Rust: The Longest War




   人類は紀元前から鉄器に馴染み、身の回りの様々な生活用の器具・機器、車、 建設資材、電気・通信ケーブル、石油や水道の輸送管、航空機、戦艦等、生きていく上で欠かせ ない有益な金属材料として利用している。しかし、その重大な欠点は宿命的な「錆」である。 錆は当然のことと受け止められ、日常の生活では大きな関心を持って錆に取り組むことはない。 学術的にも土木、建築、電気、機械、化学などという大きな分野に分類されているわけではない。 それぞれの分野の材料学の一分野としてごく少数の研究者が錆のメカニズムや防食手段の開発に 地味に取り組むニッチな研究テーマである。本書は、そんな鉄の「錆」にスポットライトを当てて、 科学的知識のない一般読者を興味深く引き込んでくれる。
 ニューヨークの自由の女神の修復事業での防食技術。
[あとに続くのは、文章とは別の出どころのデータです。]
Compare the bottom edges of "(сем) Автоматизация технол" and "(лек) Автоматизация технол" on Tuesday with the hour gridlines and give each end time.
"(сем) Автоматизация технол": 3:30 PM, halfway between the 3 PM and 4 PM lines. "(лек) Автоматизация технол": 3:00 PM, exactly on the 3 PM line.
ステンレス鋼開発秘話、国防総省では戦艦、 戦闘機、ミサイル、等の武器が錆による被害で毎年数兆円も無駄にしているため、防食の維持管理 に懸命に取り組まねばならないこと。飲料水等の食品用のアルミ缶の腐食防止に使う樹脂コーティ ングが、環境ホルモンとして重大な害毒が疑われること。北極圏のアラスカで採掘された石油を 長いパイプラインで輸送するに際しての錆びによる漏洩を防ぐためのメンテナンスの苦労話など、 普段我々の目に触れないエピソード幾つも詳しく書いて、興味が大きく膨らむ。もっとも、それぞれ の話題が本題と異なるところまで冗長に拡がる部分もあるが、著者の資料探査の精度をの証左で ご愛嬌としておこう。
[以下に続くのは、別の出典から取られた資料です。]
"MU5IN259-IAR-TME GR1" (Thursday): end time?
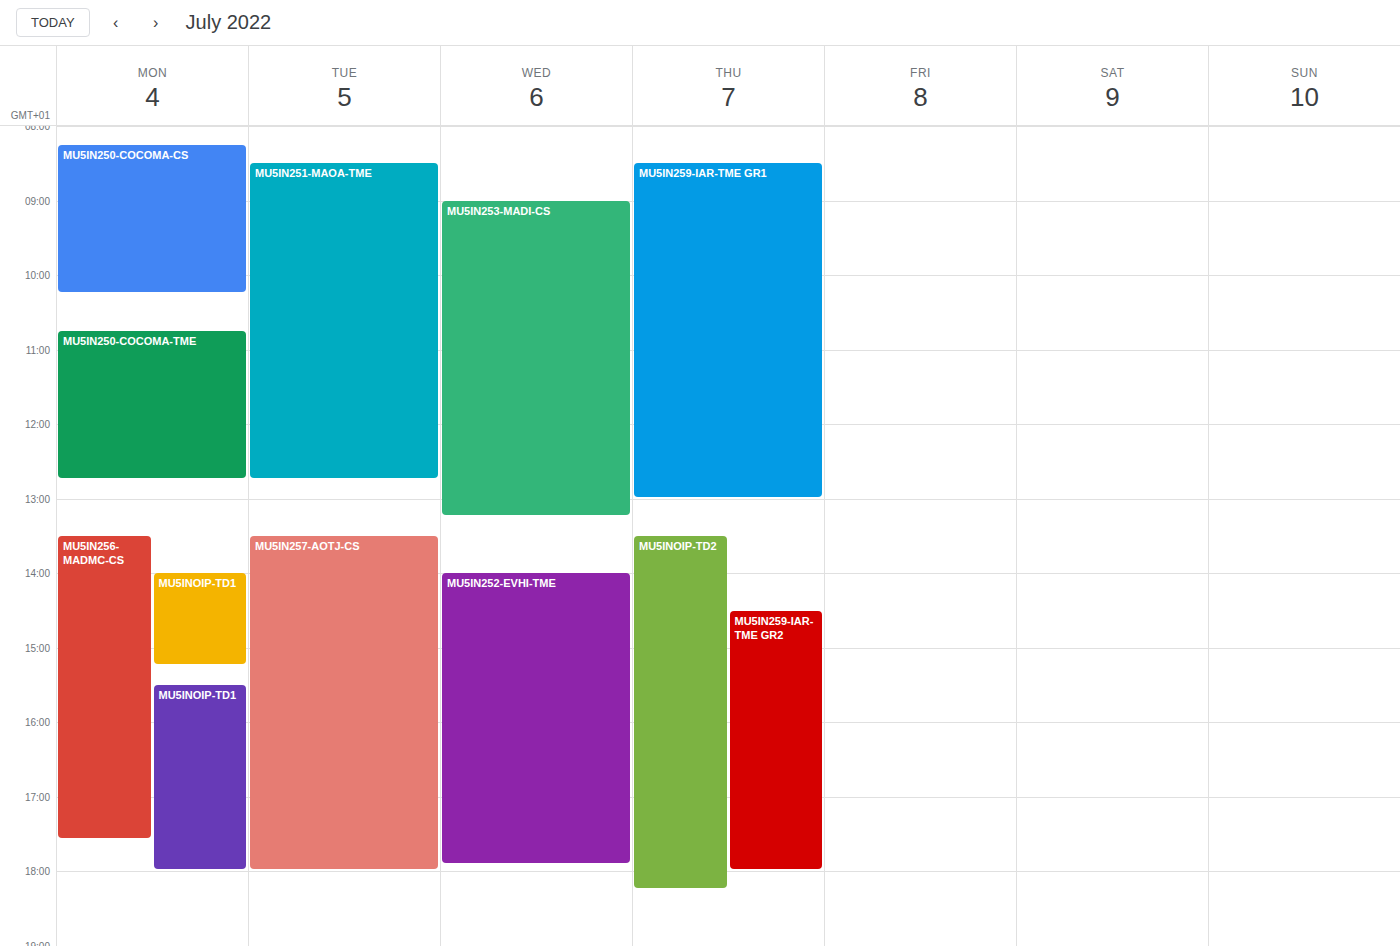
1:00 PM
 私が一番興味をひいたのは、飲料水(コカ・コーラ)は長らくガラス瓶詰めであったがために、 よく破裂して失明等の重篤な障害を引き起こし、その欠陥が故に裁判で高額の賠償金を要求されて いた。軽くて丈夫な素材としてアルミ缶が開発されるが、内容物の性状でアルミ缶は腐食する。 これを防ぐために、内面を樹脂でコーティングする技術が開発されるのであるが、この樹脂の主原 料であるビスフェノールA(BPA)が有害な環境ホルモンであるが、そのリスクを製缶・缶詰メーカー は認めていないということ。ここでは著者は少なくとも妊婦は肝飲料水は飲むべきでないとはっきり 警告している。自動販売機から手軽に入手できる清涼飲用水を愛用するものとして、背筋が寒くなる 話である。